TO DO — Once the line with "focal_35mm: 16" is found in the entries below, print it and each following line exactly, stopping after the line with "focal_mm: 16"; print nothing else.
+===+
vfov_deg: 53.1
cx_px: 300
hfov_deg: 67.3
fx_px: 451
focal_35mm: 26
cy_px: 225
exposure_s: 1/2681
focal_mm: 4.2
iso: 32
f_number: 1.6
+===+
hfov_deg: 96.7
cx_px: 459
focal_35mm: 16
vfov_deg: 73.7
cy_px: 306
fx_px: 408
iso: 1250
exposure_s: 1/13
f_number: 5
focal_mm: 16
+===+
EXERCISE SOLUTION —
focal_35mm: 16
vfov_deg: 73.7
cy_px: 306
fx_px: 408
iso: 1250
exposure_s: 1/13
f_number: 5
focal_mm: 16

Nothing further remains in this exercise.